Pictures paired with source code
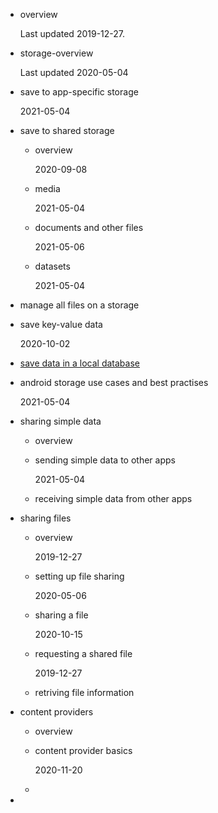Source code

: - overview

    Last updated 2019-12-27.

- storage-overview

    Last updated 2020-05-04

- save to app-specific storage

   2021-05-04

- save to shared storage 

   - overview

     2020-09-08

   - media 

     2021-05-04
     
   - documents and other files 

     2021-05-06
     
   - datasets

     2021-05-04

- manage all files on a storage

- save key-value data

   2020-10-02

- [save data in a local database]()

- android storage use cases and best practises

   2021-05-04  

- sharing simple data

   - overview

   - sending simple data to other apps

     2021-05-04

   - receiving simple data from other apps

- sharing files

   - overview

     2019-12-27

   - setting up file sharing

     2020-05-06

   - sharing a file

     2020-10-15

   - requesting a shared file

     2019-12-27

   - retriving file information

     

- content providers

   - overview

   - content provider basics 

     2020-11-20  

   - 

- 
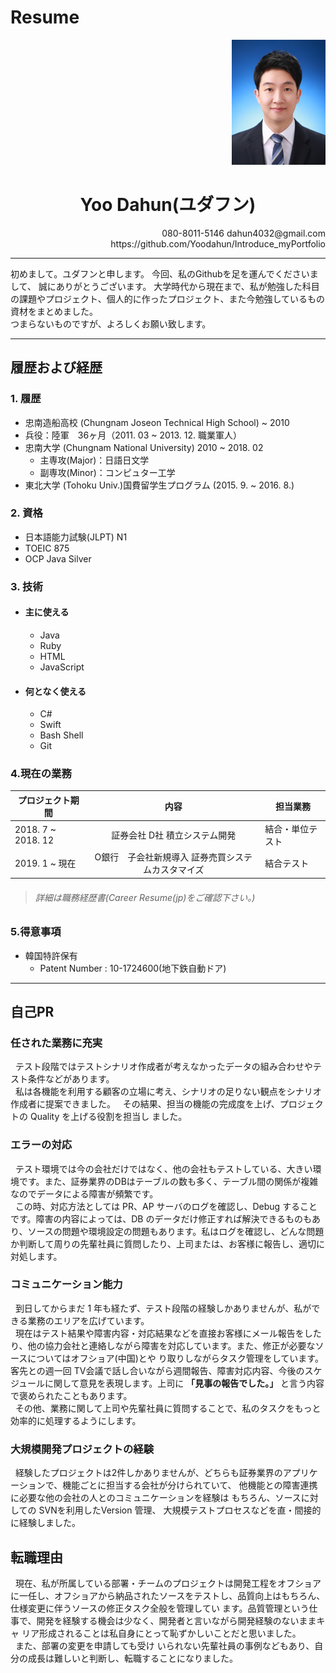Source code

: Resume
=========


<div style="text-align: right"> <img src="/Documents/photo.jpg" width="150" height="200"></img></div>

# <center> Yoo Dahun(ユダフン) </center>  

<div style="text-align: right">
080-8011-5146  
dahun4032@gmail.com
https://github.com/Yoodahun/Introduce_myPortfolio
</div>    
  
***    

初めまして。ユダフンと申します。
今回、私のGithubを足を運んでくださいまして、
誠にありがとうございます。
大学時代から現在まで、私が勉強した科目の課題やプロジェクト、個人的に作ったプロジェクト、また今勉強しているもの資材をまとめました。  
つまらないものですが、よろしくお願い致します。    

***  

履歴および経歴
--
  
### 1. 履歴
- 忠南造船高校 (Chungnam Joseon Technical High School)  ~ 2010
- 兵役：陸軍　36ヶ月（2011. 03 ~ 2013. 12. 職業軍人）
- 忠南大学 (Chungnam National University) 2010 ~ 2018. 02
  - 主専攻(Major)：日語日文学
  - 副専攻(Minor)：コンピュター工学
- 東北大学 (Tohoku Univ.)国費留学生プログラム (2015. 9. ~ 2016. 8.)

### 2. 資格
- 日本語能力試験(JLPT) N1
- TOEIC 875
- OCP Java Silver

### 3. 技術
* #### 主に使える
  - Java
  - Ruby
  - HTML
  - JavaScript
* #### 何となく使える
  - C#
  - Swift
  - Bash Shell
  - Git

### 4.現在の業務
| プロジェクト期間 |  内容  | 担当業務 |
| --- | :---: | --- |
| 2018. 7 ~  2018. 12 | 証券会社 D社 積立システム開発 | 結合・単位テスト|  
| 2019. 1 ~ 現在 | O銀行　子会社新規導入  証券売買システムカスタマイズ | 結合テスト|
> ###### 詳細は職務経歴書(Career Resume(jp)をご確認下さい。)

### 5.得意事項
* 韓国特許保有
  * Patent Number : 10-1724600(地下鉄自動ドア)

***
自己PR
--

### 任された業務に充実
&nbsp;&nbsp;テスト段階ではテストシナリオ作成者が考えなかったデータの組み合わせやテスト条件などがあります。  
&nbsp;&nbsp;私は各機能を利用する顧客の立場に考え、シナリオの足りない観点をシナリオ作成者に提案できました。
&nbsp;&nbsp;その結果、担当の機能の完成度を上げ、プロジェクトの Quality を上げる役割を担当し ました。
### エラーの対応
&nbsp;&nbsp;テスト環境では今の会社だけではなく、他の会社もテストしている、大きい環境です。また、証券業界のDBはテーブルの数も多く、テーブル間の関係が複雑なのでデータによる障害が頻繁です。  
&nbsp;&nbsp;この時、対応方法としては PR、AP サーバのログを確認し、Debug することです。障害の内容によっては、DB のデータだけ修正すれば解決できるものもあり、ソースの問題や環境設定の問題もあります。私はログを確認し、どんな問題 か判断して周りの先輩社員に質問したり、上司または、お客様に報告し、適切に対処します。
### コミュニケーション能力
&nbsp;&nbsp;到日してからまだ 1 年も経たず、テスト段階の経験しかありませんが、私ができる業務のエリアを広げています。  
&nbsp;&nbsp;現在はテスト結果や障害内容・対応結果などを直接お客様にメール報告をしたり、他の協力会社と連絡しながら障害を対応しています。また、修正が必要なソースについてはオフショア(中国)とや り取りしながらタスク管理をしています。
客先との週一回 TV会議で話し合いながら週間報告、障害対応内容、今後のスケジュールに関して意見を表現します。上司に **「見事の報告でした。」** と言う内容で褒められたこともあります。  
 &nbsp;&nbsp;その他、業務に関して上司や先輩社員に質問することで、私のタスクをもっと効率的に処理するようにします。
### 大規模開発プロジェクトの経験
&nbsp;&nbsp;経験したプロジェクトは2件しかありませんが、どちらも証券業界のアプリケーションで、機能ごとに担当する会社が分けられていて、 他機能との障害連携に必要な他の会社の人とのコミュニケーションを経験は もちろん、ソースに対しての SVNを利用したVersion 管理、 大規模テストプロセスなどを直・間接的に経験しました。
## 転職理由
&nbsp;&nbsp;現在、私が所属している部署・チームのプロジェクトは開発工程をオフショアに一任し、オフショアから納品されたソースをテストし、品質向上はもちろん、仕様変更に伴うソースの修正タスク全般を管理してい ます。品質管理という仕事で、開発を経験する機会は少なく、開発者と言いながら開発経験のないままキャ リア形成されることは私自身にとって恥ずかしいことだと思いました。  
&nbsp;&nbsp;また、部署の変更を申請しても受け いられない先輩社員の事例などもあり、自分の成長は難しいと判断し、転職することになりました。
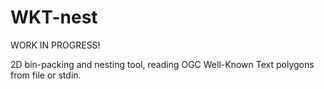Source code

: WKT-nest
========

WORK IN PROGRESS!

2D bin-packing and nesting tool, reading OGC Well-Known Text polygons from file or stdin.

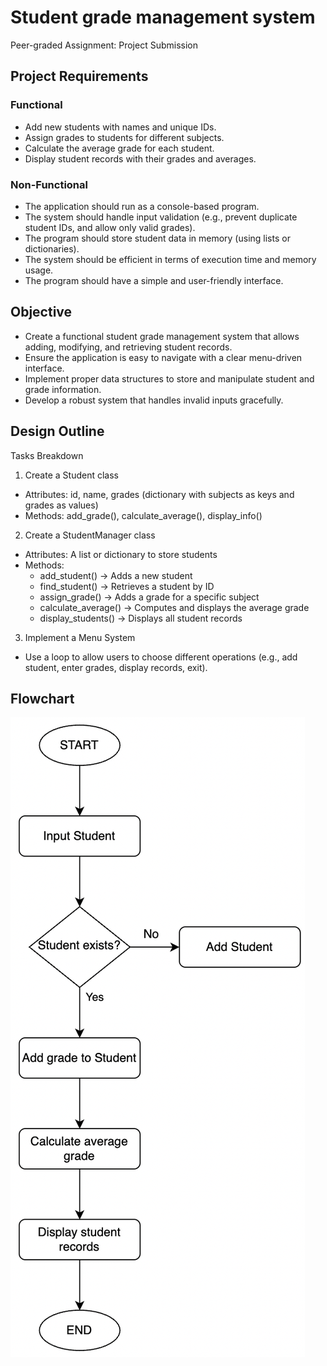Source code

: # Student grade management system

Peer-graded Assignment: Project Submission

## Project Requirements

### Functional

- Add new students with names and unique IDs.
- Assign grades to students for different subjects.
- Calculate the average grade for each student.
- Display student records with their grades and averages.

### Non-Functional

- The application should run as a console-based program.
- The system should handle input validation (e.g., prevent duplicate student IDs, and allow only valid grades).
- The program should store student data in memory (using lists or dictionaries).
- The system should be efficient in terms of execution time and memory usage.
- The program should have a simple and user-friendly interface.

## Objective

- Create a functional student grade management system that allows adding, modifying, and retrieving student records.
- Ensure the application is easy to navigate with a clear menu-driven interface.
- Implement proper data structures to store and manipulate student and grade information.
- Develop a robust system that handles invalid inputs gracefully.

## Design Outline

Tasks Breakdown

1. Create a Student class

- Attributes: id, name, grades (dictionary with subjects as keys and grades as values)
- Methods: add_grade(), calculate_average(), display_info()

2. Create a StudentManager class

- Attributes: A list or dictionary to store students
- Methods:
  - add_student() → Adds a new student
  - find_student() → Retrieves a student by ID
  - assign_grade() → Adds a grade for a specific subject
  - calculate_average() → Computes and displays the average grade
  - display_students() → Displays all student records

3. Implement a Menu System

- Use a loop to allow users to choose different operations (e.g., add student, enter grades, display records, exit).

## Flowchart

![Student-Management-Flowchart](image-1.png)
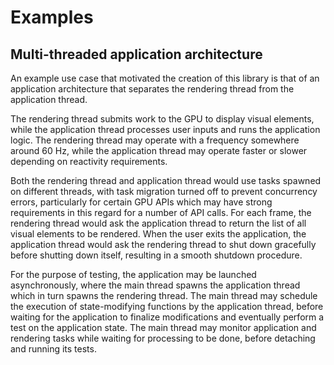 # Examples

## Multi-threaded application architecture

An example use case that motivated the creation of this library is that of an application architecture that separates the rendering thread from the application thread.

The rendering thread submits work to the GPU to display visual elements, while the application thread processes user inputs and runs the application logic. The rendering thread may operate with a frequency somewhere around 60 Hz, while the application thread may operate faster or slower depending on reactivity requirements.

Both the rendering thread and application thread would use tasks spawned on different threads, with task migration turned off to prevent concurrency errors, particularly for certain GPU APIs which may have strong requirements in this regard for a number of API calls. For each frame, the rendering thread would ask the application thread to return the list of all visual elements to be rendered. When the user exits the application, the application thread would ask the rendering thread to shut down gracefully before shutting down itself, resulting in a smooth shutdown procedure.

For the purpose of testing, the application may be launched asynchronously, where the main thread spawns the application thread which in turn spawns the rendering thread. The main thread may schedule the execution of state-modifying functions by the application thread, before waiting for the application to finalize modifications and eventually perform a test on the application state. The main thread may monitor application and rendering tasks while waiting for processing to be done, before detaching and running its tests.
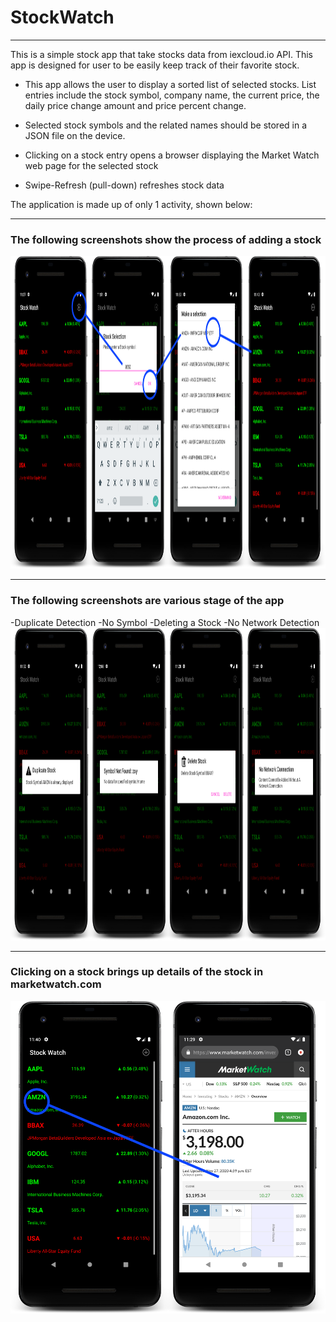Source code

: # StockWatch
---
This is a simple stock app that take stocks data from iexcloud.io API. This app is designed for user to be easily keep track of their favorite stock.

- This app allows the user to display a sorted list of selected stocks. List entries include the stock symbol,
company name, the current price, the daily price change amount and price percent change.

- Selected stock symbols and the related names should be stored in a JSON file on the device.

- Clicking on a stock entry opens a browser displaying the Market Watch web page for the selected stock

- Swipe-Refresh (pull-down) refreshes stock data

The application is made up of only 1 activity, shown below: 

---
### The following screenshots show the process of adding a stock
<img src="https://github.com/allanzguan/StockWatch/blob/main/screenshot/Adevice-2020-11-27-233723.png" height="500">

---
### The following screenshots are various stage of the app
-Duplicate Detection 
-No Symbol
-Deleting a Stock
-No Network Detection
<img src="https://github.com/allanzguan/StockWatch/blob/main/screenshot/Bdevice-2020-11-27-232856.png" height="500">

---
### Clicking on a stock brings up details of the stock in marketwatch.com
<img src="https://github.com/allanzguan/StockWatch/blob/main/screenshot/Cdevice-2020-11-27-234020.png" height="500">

WHAT NEEDS TO BE DONE: Go through the data, and copy each line in which the word "Clicking" appears.

RESULT OF THE TASK:
- Clicking on a stock entry opens a browser displaying the Market Watch web page for the selected stock
### Clicking on a stock brings up details of the stock in marketwatch.com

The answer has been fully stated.